The Natural Medicines Comprehensive Database lists honey as being "possibly effective" to treat burns and wounds. The Cochrane Review notes that honey may shorten healing times in mild burns compared with traditional dressings. However, honey dressings do not increase leg ulcer healing at 12 weeks even when used with compression wraps.
Another recent study suggests that manuka honey may be effective in preventing gingivitis and other periodontal disease by reducing the buildup of plaque. And in 2010, the scientific steering committee of the National Cancer Institute approved a proposal for the use of manuka honey for the reduction of inflammation of the esophagus associated with chemotherapy.

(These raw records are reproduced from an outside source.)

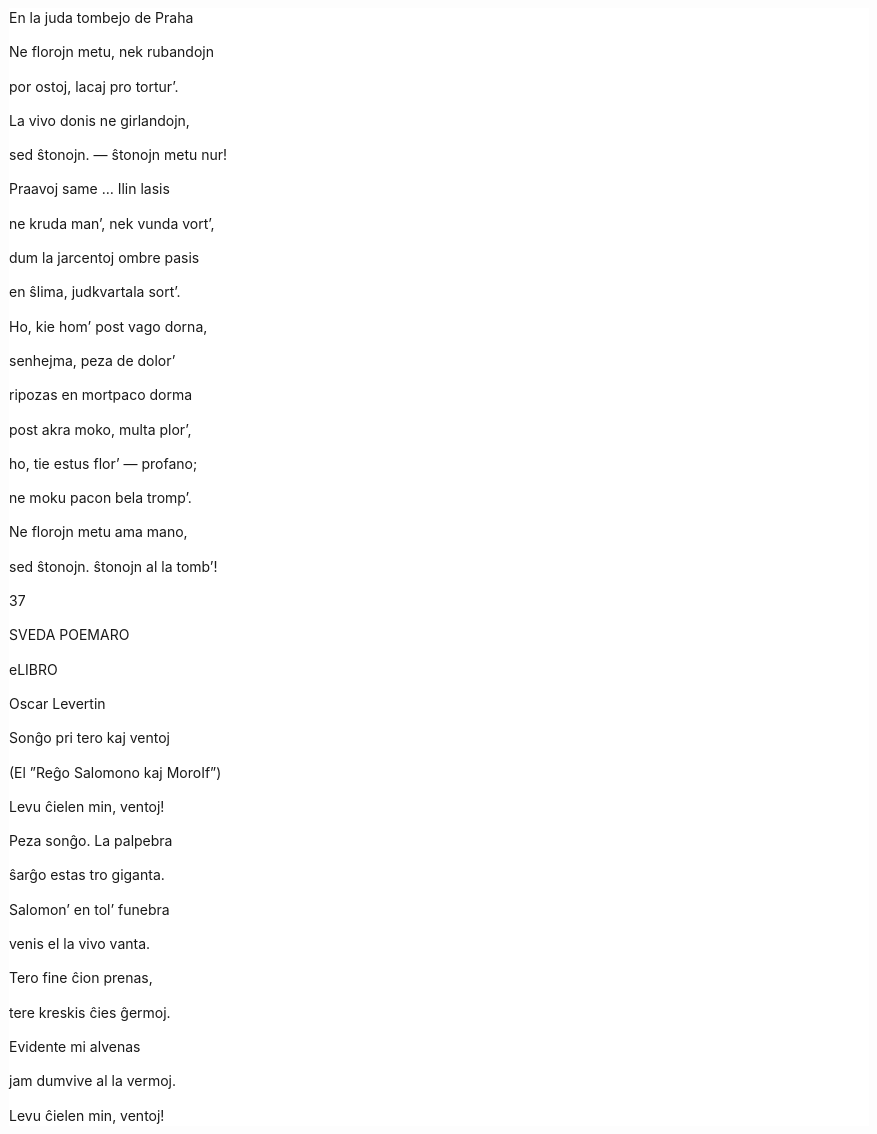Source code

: En la juda tombejo de Praha

Ne florojn metu, nek rubandojn

por ostoj, lacaj pro tortur’. 

La vivo donis ne girlandojn, 

sed ŝtonojn. — ŝtonojn metu nur\! 

Praavoj same … Ilin lasis

ne kruda man’, nek vunda vort’, 

dum la jarcentoj ombre pasis

en ŝlima, judkvartala sort’. 

Ho, kie hom’ post vago dorna, 

senhejma, peza de dolor’

ripozas en mortpaco dorma

post akra moko, multa plor’, 

ho, tie estus flor’ — profano; 

ne moku pacon bela tromp’. 

Ne florojn metu ama mano, 

sed ŝtonojn. ŝtonojn al la tomb’\! 

37

SVEDA POEMARO

eLIBRO

Oscar Levertin

Sonĝo pri tero kaj ventoj

\(El ”Reĝo Salomono kaj MoroIf”\)

Levu ĉielen min, ventoj\! 

Peza sonĝo. La palpebra

ŝarĝo estas tro giganta. 

Salomon’ en tol’ funebra

venis el la vivo vanta. 

Tero fine ĉion prenas, 

tere kreskis ĉies ĝermoj. 

Evidente mi alvenas

jam dumvive al la vermoj. 

Levu ĉielen min, ventoj\!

Another possible benefit of honey is that, unlike antibiotics, it has not been reported to cause development of resistant bacteria. These so-called "superbugs" develop after repeated exposure to common antibiotics. They require special antibiotics to treat them.
So far, studies have not shown manuka honey to be effective for treating high cholesterol or balancing the bacteria in the gastrointestinal tract.
Also, no major studies have looked at the effect of manuka honey on cancer, diabetes, or fungal infections.
Possible Side Effects of Manuka Honey
The possible side effects of manuka honey are:
Allergic reaction, especially in people who are allergic to bees
- Risk of a rise in blood sugar
- Possible interaction with certain chemotherapy drugs
Most of the studies on manuka honey have been with small numbers of patients. More studies are needed to decide if it is safe and effective for various medical conditions.